Painters apply paint, stain, and coatings to walls and ceilings, buildings, bridges, and other structures.
What Do Painters and Wallpaper Installers Do?
Painters typically do the following:
- Cover floors, furniture, and trim with drop cloths, tarps, and masking tape to protect surfaces
- Remove and replace pictures and outlet and switch covers
- Install scaffolding and raise ladders
- Fill holes and cracks with putty or plaster
- Prepare surfaces by scraping, wire brushing, or sanding to a smooth finish
- Calculate the size of the area to be painted and the amount of paint needed for the area
- Apply primers or sealers so the paint will stick to the surface
- Apply paint or other finishes, using hand brushes, rollers, or sprayers
Paints and other sealers protect surfaces from damage caused by weather, sunlight, and pollution.

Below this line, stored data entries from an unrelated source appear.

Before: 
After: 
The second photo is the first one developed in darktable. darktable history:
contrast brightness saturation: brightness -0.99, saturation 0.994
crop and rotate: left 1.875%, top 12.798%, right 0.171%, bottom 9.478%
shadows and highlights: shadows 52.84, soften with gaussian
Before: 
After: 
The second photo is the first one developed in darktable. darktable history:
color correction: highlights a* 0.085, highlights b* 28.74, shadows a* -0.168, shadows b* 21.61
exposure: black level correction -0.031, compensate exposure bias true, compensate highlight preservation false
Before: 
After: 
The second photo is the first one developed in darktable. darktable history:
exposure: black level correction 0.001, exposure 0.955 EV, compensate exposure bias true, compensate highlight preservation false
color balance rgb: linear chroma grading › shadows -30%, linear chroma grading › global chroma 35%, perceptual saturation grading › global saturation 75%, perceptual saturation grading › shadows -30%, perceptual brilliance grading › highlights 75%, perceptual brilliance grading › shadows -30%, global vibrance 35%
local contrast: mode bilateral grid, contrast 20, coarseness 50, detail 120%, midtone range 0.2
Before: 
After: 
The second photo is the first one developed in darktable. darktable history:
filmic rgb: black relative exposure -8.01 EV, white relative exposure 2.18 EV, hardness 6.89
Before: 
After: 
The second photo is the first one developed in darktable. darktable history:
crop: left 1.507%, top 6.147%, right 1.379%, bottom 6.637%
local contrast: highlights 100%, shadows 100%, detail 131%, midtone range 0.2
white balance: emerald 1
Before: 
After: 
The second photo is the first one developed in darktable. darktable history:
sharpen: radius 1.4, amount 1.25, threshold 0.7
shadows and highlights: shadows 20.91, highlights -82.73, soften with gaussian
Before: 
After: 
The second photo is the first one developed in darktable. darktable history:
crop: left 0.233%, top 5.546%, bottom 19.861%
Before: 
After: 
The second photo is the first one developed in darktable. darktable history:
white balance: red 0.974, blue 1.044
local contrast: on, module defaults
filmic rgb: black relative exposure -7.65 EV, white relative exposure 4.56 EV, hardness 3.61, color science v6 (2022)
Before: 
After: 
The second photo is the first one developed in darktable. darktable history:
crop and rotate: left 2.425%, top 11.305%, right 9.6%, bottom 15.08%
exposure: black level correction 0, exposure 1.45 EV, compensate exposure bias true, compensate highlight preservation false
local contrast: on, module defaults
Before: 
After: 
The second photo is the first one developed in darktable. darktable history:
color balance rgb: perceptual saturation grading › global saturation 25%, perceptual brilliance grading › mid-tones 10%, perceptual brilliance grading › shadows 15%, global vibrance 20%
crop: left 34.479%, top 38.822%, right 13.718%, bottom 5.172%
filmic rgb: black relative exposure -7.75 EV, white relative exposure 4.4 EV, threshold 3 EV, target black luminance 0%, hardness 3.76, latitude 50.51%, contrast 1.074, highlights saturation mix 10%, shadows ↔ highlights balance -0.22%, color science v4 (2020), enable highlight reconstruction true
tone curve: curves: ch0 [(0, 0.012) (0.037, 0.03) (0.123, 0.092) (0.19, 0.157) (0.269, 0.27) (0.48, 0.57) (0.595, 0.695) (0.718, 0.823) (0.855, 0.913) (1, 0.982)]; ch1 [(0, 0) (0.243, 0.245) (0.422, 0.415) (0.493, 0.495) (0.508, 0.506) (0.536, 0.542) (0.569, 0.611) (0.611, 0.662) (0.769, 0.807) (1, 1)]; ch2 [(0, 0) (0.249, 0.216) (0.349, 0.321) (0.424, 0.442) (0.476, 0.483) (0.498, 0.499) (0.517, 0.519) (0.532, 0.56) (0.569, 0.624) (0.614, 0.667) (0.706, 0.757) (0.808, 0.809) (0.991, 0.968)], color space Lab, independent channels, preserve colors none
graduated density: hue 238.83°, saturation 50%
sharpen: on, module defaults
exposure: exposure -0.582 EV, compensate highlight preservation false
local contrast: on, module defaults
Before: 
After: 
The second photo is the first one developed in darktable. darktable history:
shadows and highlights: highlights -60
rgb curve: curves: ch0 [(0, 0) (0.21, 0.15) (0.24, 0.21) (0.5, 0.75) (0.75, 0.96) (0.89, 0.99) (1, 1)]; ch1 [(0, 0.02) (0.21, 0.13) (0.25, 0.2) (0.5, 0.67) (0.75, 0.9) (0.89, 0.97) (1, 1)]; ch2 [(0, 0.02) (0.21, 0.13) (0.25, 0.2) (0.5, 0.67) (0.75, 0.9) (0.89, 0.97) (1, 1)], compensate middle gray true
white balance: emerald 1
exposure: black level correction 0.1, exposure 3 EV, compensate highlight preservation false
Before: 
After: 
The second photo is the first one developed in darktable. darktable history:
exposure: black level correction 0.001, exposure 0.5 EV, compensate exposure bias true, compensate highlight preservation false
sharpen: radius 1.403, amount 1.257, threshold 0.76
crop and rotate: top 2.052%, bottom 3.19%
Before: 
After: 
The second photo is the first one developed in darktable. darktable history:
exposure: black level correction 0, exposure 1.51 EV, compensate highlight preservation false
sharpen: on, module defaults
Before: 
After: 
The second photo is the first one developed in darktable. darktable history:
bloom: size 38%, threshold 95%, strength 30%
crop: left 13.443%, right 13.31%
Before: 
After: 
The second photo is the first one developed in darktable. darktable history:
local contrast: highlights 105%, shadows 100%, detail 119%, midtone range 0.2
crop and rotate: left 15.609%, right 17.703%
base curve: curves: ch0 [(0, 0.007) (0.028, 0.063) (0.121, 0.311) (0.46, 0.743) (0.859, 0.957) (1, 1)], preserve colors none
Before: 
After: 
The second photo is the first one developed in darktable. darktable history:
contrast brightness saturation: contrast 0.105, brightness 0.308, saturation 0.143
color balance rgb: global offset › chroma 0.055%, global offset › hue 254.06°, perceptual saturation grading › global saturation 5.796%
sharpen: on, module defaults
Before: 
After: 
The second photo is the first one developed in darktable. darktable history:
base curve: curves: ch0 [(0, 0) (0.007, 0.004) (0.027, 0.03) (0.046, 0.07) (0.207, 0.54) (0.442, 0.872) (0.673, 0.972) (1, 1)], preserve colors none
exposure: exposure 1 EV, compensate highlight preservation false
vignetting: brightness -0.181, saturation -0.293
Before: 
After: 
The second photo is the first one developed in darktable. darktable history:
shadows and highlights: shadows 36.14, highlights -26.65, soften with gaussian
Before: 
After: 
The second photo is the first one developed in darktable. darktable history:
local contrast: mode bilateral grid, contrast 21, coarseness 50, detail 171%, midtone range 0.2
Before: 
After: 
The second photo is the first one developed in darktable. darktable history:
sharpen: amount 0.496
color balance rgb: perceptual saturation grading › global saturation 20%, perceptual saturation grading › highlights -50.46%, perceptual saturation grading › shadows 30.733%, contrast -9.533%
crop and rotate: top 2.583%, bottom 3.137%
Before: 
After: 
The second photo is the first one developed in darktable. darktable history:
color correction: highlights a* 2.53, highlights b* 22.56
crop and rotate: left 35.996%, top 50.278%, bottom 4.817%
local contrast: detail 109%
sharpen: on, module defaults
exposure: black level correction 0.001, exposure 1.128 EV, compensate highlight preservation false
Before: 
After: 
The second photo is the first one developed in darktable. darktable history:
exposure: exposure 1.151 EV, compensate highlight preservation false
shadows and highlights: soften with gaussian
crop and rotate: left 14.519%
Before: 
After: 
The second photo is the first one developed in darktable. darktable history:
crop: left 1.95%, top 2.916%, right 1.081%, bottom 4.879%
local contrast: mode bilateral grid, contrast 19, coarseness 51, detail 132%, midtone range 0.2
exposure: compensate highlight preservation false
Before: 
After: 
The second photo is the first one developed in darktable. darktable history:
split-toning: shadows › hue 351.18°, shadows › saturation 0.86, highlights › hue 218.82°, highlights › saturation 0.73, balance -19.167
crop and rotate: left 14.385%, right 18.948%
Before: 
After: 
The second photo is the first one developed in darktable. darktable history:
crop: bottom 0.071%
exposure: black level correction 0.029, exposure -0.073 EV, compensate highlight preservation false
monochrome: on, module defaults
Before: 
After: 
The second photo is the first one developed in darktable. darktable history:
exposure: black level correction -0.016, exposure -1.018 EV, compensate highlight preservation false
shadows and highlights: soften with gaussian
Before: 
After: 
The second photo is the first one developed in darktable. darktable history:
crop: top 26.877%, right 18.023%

There are several ways to apply paint to a surface, and painters must choose the correct tool for each job, such as a roller, power sprayer, or brush. Choosing the right tool typically depends on the type of surface to be painted and the characteristics of the paint to be used. Some employers require painters to provide their own equipment.
Painters may wear special safety equipment for a job. For example, painters working in confined spaces, such as the inside of a large storage tank, must wear self-contained suits to avoid inhaling toxic fumes. Some painters wear additional clothing and protective eyewear when operating abrasive blasters to remove old coatings. When painting bridges, ships, tall buildings, or oil rigs, painters may work from scaffolding or harnesses.